The placeholder SN "00000000" observed in the reference capture yields secret 0xA5. The library tries the formula first and silently falls back to a 256-way brute force on receive, so unknown SNs still decode.

The 44-entry CommunicationCmd enum (e.g. queryDeviceInfo, deviceApowerInfo, solarInfo, ems, mode, modeV2, modeSettingV2, connectWifi, scanWifiList, rebootDevice, overloadCutOff, …) is exposed as franklinwh_local.CommunicationCmd / COMMUNICATION_CMDS.

The cloud / MQTT path uses AES-GCM-NoPadding via PointyCastle and AWS IoT topics fwh/{c2s,s2c}/{auth,rt,mng,device,debug}/<sn> — those are deliberately out of scope here.

Status

Verified against PCAPdroid_17_Jan_17_09_10.pcap (a real session):

  • ✅ Host 10.100.1.1, port 9000
  • ✅ Cleartext header layout {"cmdType":<int>,"equipNo":"<SN>",
  • cmdType is the integer req_code, not the enum name string
  • ✅ Response cmdType = request cmdType + 1
  • ✅ Inner envelope keys (type, timeStamp, snno, len, crc, dataArea) and their order
  • len is the JSON-encoded dataArea byte length
  • crc = standard CRC-32 (zlib) of those same bytes, uppercase hex
  • ✅ Per-byte additive obfuscation enc[i] = plain[i] + i + secret
  • ✅ One full request frame is reproduced byte-for-byte by the test suite (test_build_request_matches_pcap_byte_exactly)
  • ✅ One frame per TCP segment, no length prefix, no delimiter
  • ✅ 44-entry CommunicationCmd table

Not yet verified — only seen for the SN in the capture:

  • ❓ Exact derive_secret_key_int formula.
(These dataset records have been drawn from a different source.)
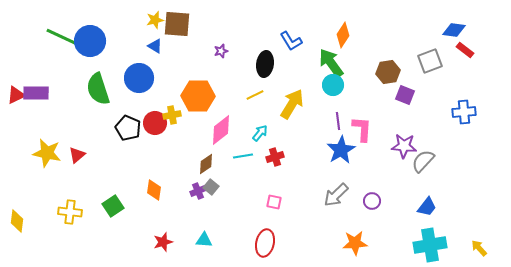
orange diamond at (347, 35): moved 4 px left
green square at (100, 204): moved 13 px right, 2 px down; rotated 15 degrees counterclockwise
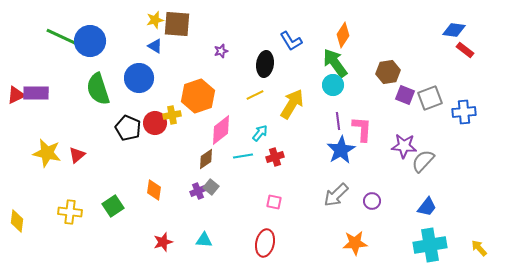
gray square at (430, 61): moved 37 px down
green arrow at (331, 63): moved 4 px right
orange hexagon at (198, 96): rotated 20 degrees counterclockwise
brown diamond at (206, 164): moved 5 px up
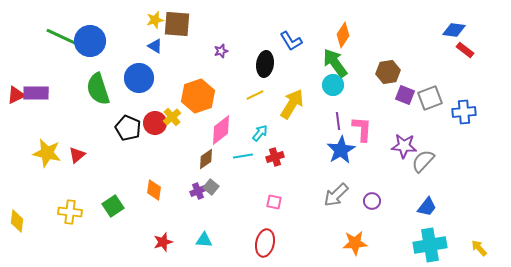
yellow cross at (172, 115): moved 2 px down; rotated 30 degrees counterclockwise
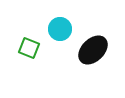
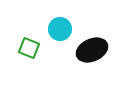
black ellipse: moved 1 px left; rotated 20 degrees clockwise
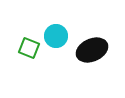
cyan circle: moved 4 px left, 7 px down
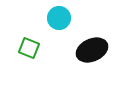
cyan circle: moved 3 px right, 18 px up
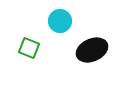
cyan circle: moved 1 px right, 3 px down
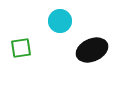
green square: moved 8 px left; rotated 30 degrees counterclockwise
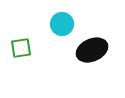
cyan circle: moved 2 px right, 3 px down
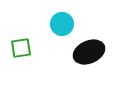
black ellipse: moved 3 px left, 2 px down
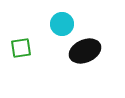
black ellipse: moved 4 px left, 1 px up
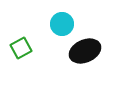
green square: rotated 20 degrees counterclockwise
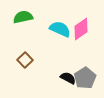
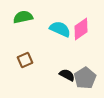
brown square: rotated 21 degrees clockwise
black semicircle: moved 1 px left, 3 px up
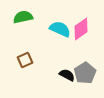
gray pentagon: moved 5 px up
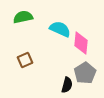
pink diamond: moved 14 px down; rotated 50 degrees counterclockwise
black semicircle: moved 10 px down; rotated 77 degrees clockwise
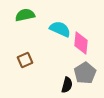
green semicircle: moved 2 px right, 2 px up
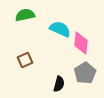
black semicircle: moved 8 px left, 1 px up
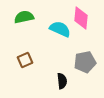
green semicircle: moved 1 px left, 2 px down
pink diamond: moved 25 px up
gray pentagon: moved 11 px up; rotated 20 degrees clockwise
black semicircle: moved 3 px right, 3 px up; rotated 21 degrees counterclockwise
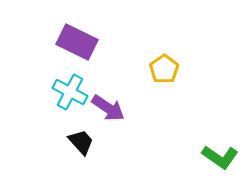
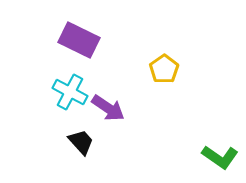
purple rectangle: moved 2 px right, 2 px up
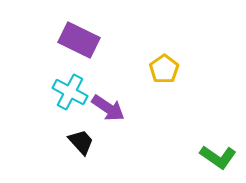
green L-shape: moved 2 px left
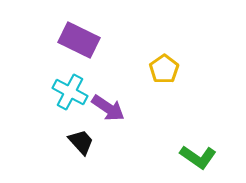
green L-shape: moved 20 px left
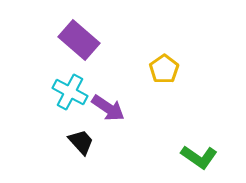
purple rectangle: rotated 15 degrees clockwise
green L-shape: moved 1 px right
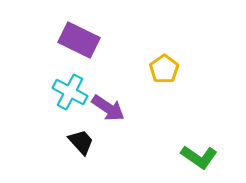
purple rectangle: rotated 15 degrees counterclockwise
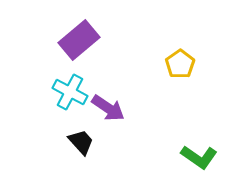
purple rectangle: rotated 66 degrees counterclockwise
yellow pentagon: moved 16 px right, 5 px up
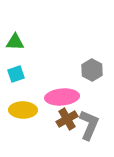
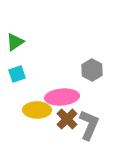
green triangle: rotated 36 degrees counterclockwise
cyan square: moved 1 px right
yellow ellipse: moved 14 px right
brown cross: rotated 15 degrees counterclockwise
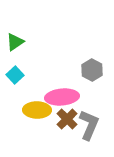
cyan square: moved 2 px left, 1 px down; rotated 24 degrees counterclockwise
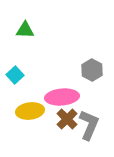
green triangle: moved 10 px right, 12 px up; rotated 36 degrees clockwise
yellow ellipse: moved 7 px left, 1 px down; rotated 8 degrees counterclockwise
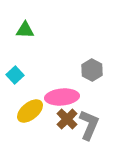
yellow ellipse: rotated 32 degrees counterclockwise
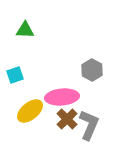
cyan square: rotated 24 degrees clockwise
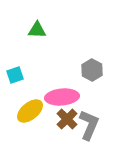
green triangle: moved 12 px right
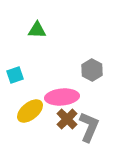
gray L-shape: moved 2 px down
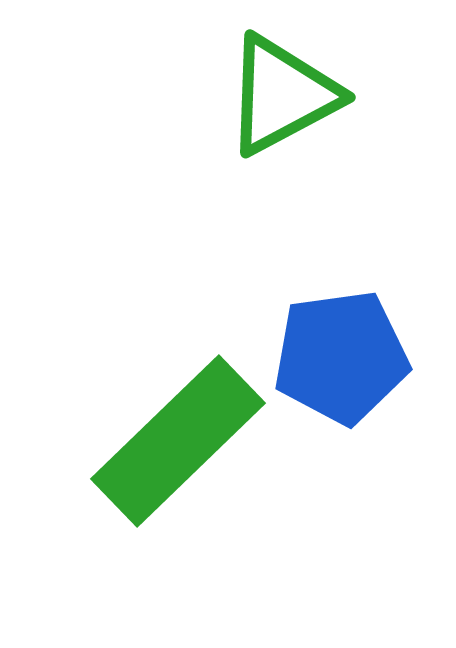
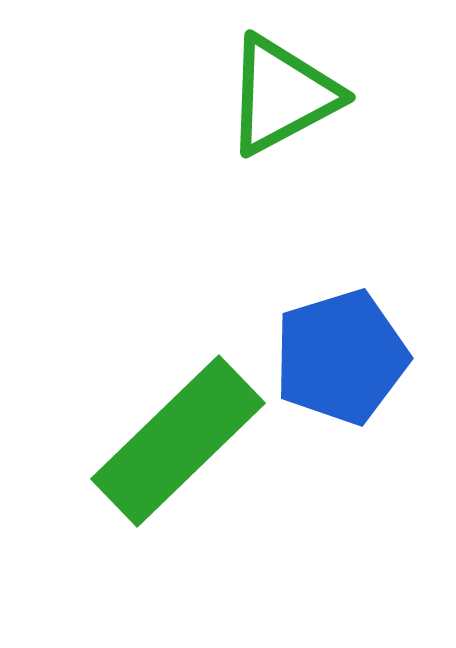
blue pentagon: rotated 9 degrees counterclockwise
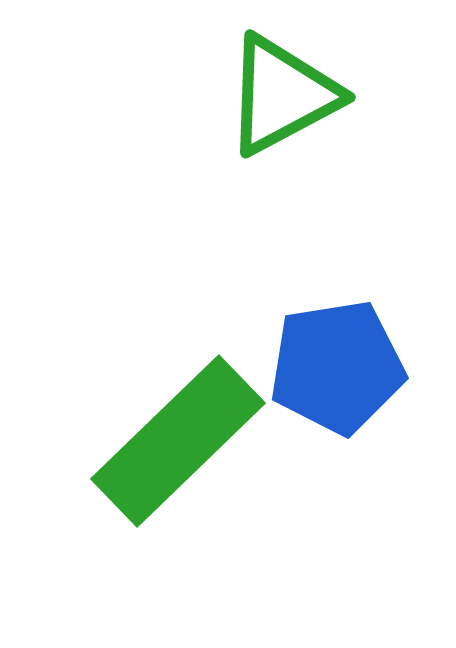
blue pentagon: moved 4 px left, 10 px down; rotated 8 degrees clockwise
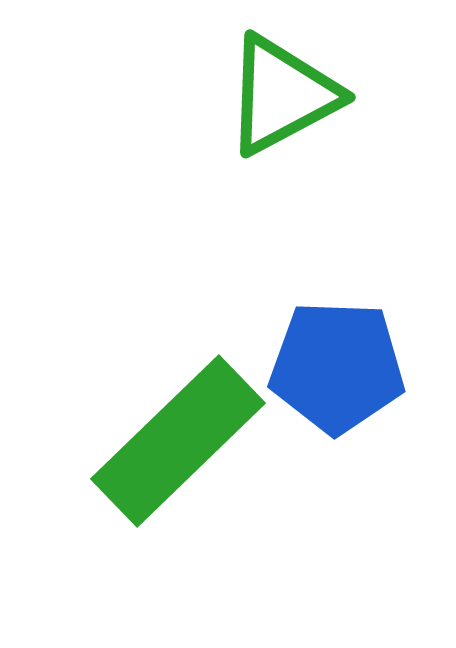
blue pentagon: rotated 11 degrees clockwise
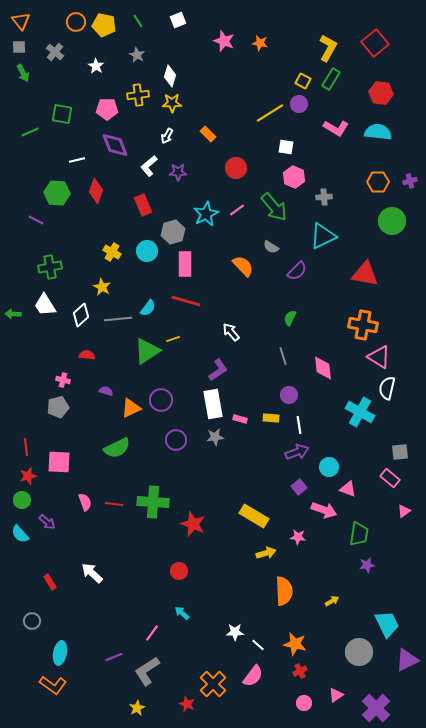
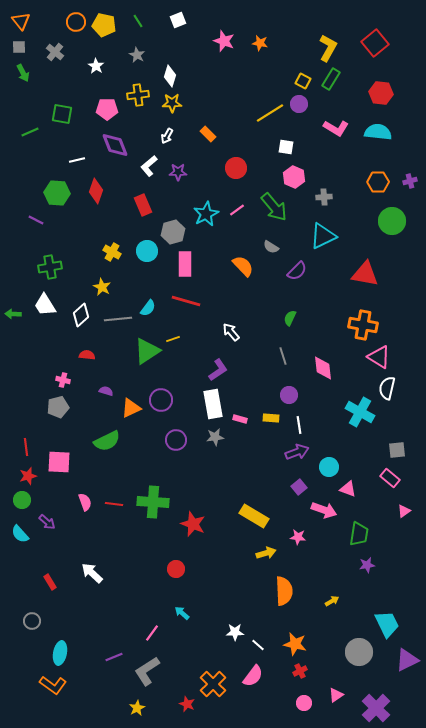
green semicircle at (117, 448): moved 10 px left, 7 px up
gray square at (400, 452): moved 3 px left, 2 px up
red circle at (179, 571): moved 3 px left, 2 px up
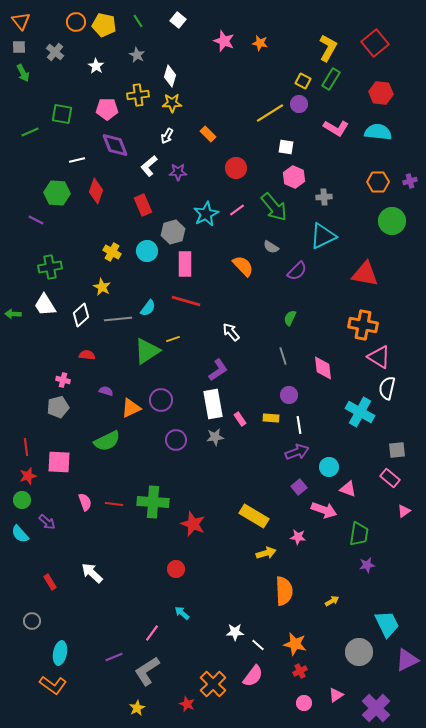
white square at (178, 20): rotated 28 degrees counterclockwise
pink rectangle at (240, 419): rotated 40 degrees clockwise
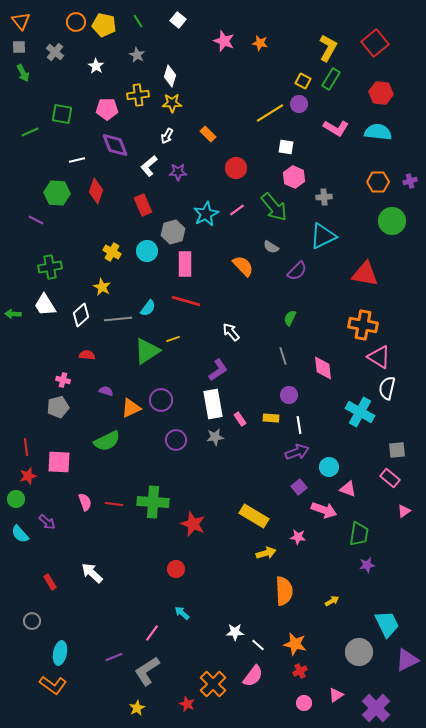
green circle at (22, 500): moved 6 px left, 1 px up
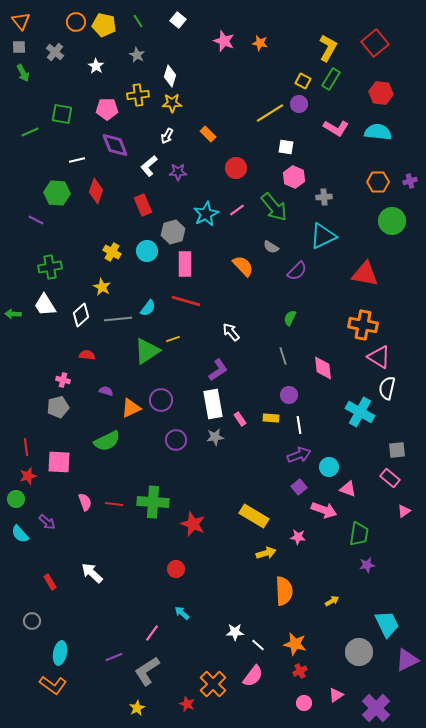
purple arrow at (297, 452): moved 2 px right, 3 px down
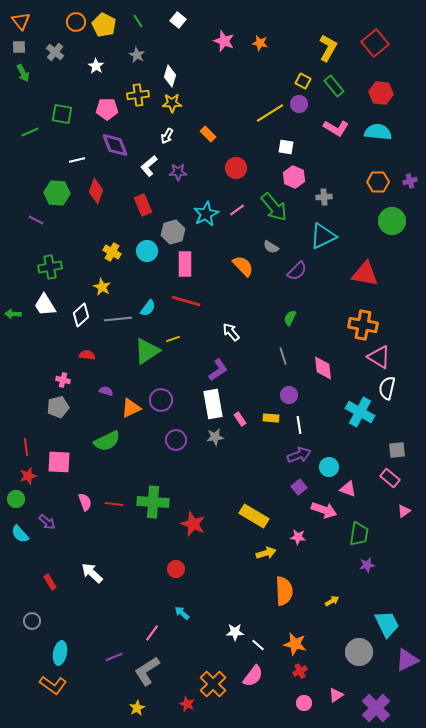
yellow pentagon at (104, 25): rotated 15 degrees clockwise
green rectangle at (331, 79): moved 3 px right, 7 px down; rotated 70 degrees counterclockwise
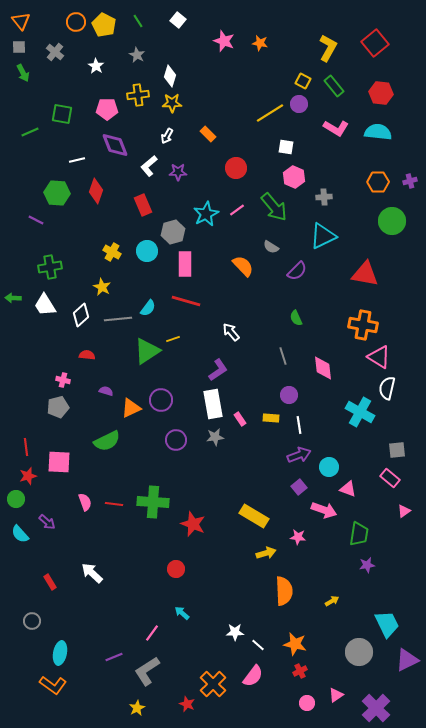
green arrow at (13, 314): moved 16 px up
green semicircle at (290, 318): moved 6 px right; rotated 49 degrees counterclockwise
pink circle at (304, 703): moved 3 px right
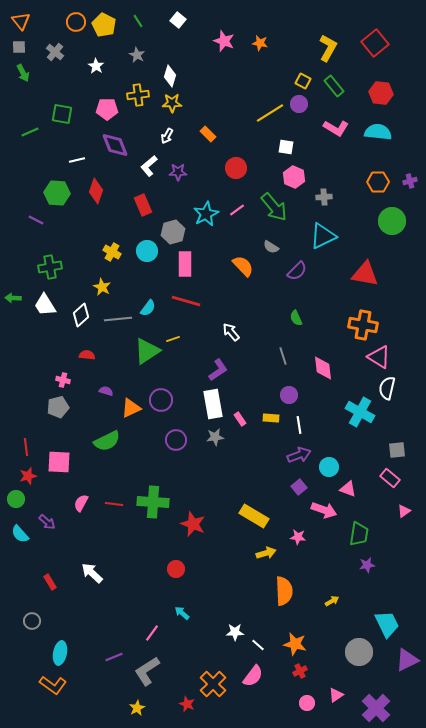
pink semicircle at (85, 502): moved 4 px left, 1 px down; rotated 132 degrees counterclockwise
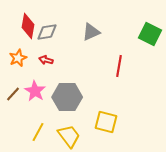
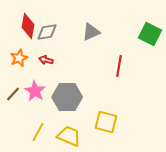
orange star: moved 1 px right
yellow trapezoid: rotated 30 degrees counterclockwise
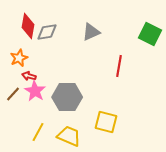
red arrow: moved 17 px left, 16 px down
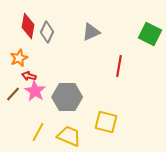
gray diamond: rotated 55 degrees counterclockwise
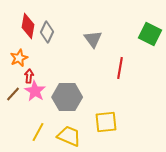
gray triangle: moved 2 px right, 7 px down; rotated 42 degrees counterclockwise
red line: moved 1 px right, 2 px down
red arrow: rotated 80 degrees clockwise
yellow square: rotated 20 degrees counterclockwise
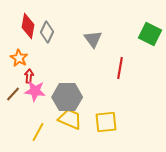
orange star: rotated 18 degrees counterclockwise
pink star: rotated 25 degrees counterclockwise
yellow trapezoid: moved 1 px right, 17 px up
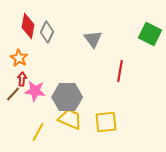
red line: moved 3 px down
red arrow: moved 7 px left, 3 px down
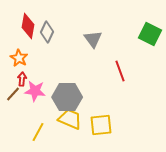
red line: rotated 30 degrees counterclockwise
yellow square: moved 5 px left, 3 px down
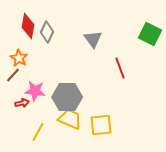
red line: moved 3 px up
red arrow: moved 24 px down; rotated 72 degrees clockwise
brown line: moved 19 px up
The single observed data point ("00000000" → 0xA5) is consistent with (sum(utf8(SN)) + len(SN) + 29) & 0xFF, but other formulas also fit. Receive-side brute force makes this a non-issue for parsing; if your device rejects what we send, that's the first thing to investigate.
  • ❓ Behaviour for unknown opcodes. Only queryDeviceInfo (1101), deviceDetailInfo (1301), modeV2 (1725) and a handful of others actually appear in the capture; the rest of the table comes from static analysis of the AOT snapshot.

If you have an aGate and can capture a session for an SN that isn't covered here, please share — even a few packets are enough to nail down derive_secret_key_int for good.

Test

pip install -e '.[dev]'
pytest

The unit tests include real bytes from the captured session as fixtures, and exercise the full encrypt/parse round-trip plus an exact byte-for-byte build of a captured request. They do not require a real device.

License

MIT. The reverse-engineering work targets the publicly distributed app and the protocol it exposes on the device's own hotspot for interoperability purposes.